**Work to complete**
1. In the records, from their first line through the line with "road: (168, 369)", swap "positions" for "locations" and write those lines out again with nothing else altered.
2. Continue the exchange on resource depletion and economic welfare from the point where it stops.

**Text segment**
------------

Many thanks for your reply, Shanta. My rebuttals [in non-italics] are interspersed, and they contain a great many details that may detract from the flow of this debate. But they are important, nonetheless, so I risk boring you and any readers with a long argument, a worthy risk because this is a rare chance to compare radical political-economic critique with a bold, unapologetic articulation of the Washington Consensus:

Shanta Devarajan: Patrick. Thanks for bringing the discussion to the blogosphere, where we can communicate directly rather than through a CBC radio interviewer.
On your first point, we need to distinguish between accounting exercises, such as those in the World Bank’s book, Where is the Wealth of Nations, and measures of economic welfare. Measures of genuine savings deduct the amount of a resource that has been depleted from regular savings to account for the reduction in natural capital. This deduction does not by itself indicate whether human welfare, which is what we are all interested in, has gone up or down.

Agreed. But to determine whether utilisation of resource flows contributes to human welfare requires a political-economic analysis of who wins (and who loses). This would take the World Bank places I don't think it really wants to go - and by that I don't mean 'optimal rate of depletion', I mean class analysis (and gender/race/environment analysis, too). To illustrate this dimension of human welfare, there's a very recent case I have in mind, here in South Africa, where World Bank project lending reveals a great deal about why Africa suffers from resource curse (see below).

The reason is that, with any natural resource, there is an optimal rate of depletion that maximizes economic welfare, and that rate is typically not zero. So the relevant question for signaling directions of welfare is whether the current rate of depletion is above or below the optimal rate. To see this starkly, consider two countries with the same endowment of a natural resource, and no other source of production. One country extracts all of its resources in one year, while the other depletes at an optimal rate so that the resource lasts for many years. Clearly welfare is higher in the second than in the first. But the level of genuine savings in both countries is the same (at zero).

------------

**Material supplied**
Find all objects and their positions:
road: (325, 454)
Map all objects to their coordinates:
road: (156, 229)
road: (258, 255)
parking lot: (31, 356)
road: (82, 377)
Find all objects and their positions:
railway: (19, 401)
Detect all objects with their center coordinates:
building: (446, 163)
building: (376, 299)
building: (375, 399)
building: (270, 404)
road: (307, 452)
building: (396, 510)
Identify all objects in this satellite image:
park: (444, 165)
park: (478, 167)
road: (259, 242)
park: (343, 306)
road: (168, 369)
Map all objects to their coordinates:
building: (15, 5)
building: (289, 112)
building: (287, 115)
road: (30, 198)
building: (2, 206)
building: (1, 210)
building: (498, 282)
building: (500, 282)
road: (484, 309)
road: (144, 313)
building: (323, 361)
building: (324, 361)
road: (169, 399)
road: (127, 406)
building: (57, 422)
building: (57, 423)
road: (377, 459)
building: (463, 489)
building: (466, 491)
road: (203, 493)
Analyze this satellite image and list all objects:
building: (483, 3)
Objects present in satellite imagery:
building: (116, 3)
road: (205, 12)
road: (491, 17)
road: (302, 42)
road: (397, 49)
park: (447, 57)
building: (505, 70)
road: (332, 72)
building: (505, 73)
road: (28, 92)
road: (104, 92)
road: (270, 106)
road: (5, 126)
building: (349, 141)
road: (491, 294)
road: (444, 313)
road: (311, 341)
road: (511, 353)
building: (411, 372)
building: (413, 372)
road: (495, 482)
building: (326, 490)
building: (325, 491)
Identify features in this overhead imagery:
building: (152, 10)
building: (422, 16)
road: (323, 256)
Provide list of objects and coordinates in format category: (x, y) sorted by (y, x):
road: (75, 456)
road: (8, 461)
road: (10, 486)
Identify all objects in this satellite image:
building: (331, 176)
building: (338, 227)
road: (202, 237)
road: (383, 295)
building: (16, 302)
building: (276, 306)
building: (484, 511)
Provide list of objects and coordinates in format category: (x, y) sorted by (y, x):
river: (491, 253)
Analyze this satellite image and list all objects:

------------

**Responses to the tasks**
1.
Find all objects and their locations:
road: (325, 454)
Map all objects to their coordinates:
road: (156, 229)
road: (258, 255)
parking lot: (31, 356)
road: (82, 377)
Find all objects and their locations:
railway: (19, 401)
Detect all objects with their center coordinates:
building: (446, 163)
building: (376, 299)
building: (375, 399)
building: (270, 404)
road: (307, 452)
building: (396, 510)
Identify all objects in this satellite image:
park: (444, 165)
park: (478, 167)
road: (259, 242)
park: (343, 306)
road: (168, 369)

2.
But that is not the World Bank methodology deployed in the book Where is the Wealth of Nations? The measure of genuine savings for Country 1 would be dramatically negative in the year under consideration (2000), and for Country 2 it would be much reduced: stretched over time depending upon the rate of resource exploitation. That's why that book is important, it takes a snapshot of a given year (2000), and although we don't have information on rates of exploitation (your point), that doesn't detract from the clarity of the overall picture: Africa's resources are being extracted and exported, and reinvestment in physical and human capital is insignificant. So genuine savings are negative, without those backward/forward linkages and reinvestment. Africa is becoming progressively poorer once we adjust GDP to include the debit on non-renewable resources ripped from the ground without corresponding productive reinvestment. The numbers in question became much greater since 2000, as a result of the rise of commodity prices and hence of natural resources valuations.

Going from simple examples to the real world, countries like Norway and Botswana also have lower genuine savings than regular savings, but one doesn’t normally think of them as countries where people are suffering.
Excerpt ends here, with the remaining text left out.